[Dataset excerpts]

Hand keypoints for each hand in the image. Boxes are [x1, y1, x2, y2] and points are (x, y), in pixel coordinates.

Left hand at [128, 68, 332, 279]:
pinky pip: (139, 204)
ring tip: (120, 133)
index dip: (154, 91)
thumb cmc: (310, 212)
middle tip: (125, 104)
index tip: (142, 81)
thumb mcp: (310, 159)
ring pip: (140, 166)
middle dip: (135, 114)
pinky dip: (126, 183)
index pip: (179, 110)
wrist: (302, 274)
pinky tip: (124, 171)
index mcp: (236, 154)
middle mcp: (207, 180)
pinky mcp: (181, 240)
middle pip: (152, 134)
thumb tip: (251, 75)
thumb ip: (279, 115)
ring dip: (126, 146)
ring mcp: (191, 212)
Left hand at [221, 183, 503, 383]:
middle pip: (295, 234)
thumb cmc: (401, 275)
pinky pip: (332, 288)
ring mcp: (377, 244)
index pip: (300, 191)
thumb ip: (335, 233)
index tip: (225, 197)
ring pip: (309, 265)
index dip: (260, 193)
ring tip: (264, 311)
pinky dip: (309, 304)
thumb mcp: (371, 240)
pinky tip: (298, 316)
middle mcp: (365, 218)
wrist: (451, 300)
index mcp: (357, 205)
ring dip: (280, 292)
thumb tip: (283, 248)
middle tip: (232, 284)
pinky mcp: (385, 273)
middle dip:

- **Task brief**: Copy the stretch of the records above that runs from the line with "index mcp: (236, 154)" through the line with "middle mcp: (365, 218)". Both end lines belong in the copy, and nothing else does.

- **Response**:
index mcp: (236, 154)
middle mcp: (207, 180)
pinky mcp: (181, 240)
middle pip: (152, 134)
thumb tip: (251, 75)
thumb ip: (279, 115)
ring dip: (126, 146)
ring mcp: (191, 212)
Left hand at [221, 183, 503, 383]:
middle pip: (295, 234)
thumb cmc: (401, 275)
pinky pip: (332, 288)
ring mcp: (377, 244)
index pip: (300, 191)
thumb ip: (335, 233)
index tip: (225, 197)
ring pip: (309, 265)
index dip: (260, 193)
ring tip: (264, 311)
pinky dip: (309, 304)
thumb mcp: (371, 240)
pinky tip: (298, 316)
middle mcp: (365, 218)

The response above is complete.